Clear Lake (168) (Linn)

Reachcode: 17090004007099 | Area: 149.1 acres | Shoreline: 3.8 mi | View on Interactive Map

(From Atlas of Oregon Lakes, Johnson et al. 1985).  One of eleven in the state with the same name, this Cascade mountain lake is well known as the source of the beautiful McKenzie River. It lies in forested terrain marked by numerous recent lava flows. Clear Lake is one of the most obvious examples in Oregon of a lake formed by a lava dam. About 3000 years ago hot lava, issuing from a vent in the Sand Mountain Line of craters to the east, poured across the McKenzie River, impounding its flow. The quickly-formed lake inundated a standing Douglas fir forest and dozens of snags are still located on the lake floor, partially preserved by the cold waters. This "underwater forest" can be seen through the remarkably clear waters and is a popular destination for boaters and scuba divers. Stream patterns in the drainage basin have been altered considerably in recent geologic times; lava has buried so many of the old river channels that much of the area is now drained by groundwater flow. Clear Lake is fed chiefly by large springs along the north and east shore; the largest of these is Big Spring, which gushes dramatically into the lake with a flow of ice cold water. 

Clear Lake has long been an attractive recreation spot. The Santiam Fish and Game Association leases the lake from the National Forest and operates a small resort with cabins. A Forest Service campground is also available for visitor use. The Association is a sportsman's club, one of many throughout the state affiliated with the Oregon Wildlife Federation. Combined efforts of these organizations, public and private, have been instrumental in the protection of a quality recreation experience and the preservation of the resource. No motorboats are allowed on the lake. Fishing is usually good throughout the season. Both rainbow and eastern brook trout are stocked and there are some native cutthroat trout. There are apparently no trash fish in the lake. 

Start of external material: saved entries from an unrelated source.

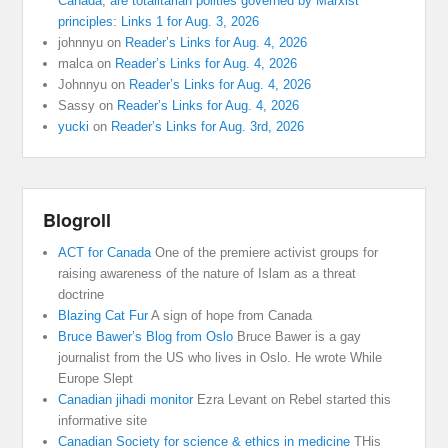
Canada, are totalitarian polities governed by Marxist
principles: Links 1 for Aug. 3, 2026
johnnyu
on
Reader’s Links for Aug. 4, 2026
malca
on
Reader’s Links for Aug. 4, 2026
Johnnyu
on
Reader’s Links for Aug. 4, 2026
Sassy
on
Reader’s Links for Aug. 4, 2026
yucki
on
Reader’s Links for Aug. 3rd, 2026
Blogroll
ACT for Canada
One of the premiere activist groups for
raising awareness of the nature of Islam as a threat
doctrine
Blazing Cat Fur
A sign of hope from Canada
Bruce Bawer’s Blog from Oslo
Bruce Bawer is a gay
journalist from the US who lives in Oslo. He wrote While
Europe Slept
Canadian jihadi monitor
Ezra Levant on Rebel started this
informative site
Canadian Society for science & ethics in medicine
THis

Chemically and biologically, Clear Lake is unusual in a number of respects. Although the underwater trees are not "petrified," decomposition has been very slow because of the low level of biological activity in the water. The lake is also unusual in having slightly higher concentrations of major ions than most other Cascade lakes. The fact that inflow is primarily from subsurface drainage in volcanic rock may account for this aspect of the water's chemistry. As the name of the lake implies, the water in the lake is very transparent (Secchi disk depth = 56 feet; 17 meters) and there is very little growth of plankton or rooted macrophytes. Chlorophyl and transparency data indicate that it is ultraoligotrophic. The total phosphorus observation is anomalously high, again perhaps due to the influence of volcanic material on spring flow. Clear Lake is rather deep and may be expected to remain ultraoligotrophic. In spite of intense recreational use, the management history makes this a reasonable expectation.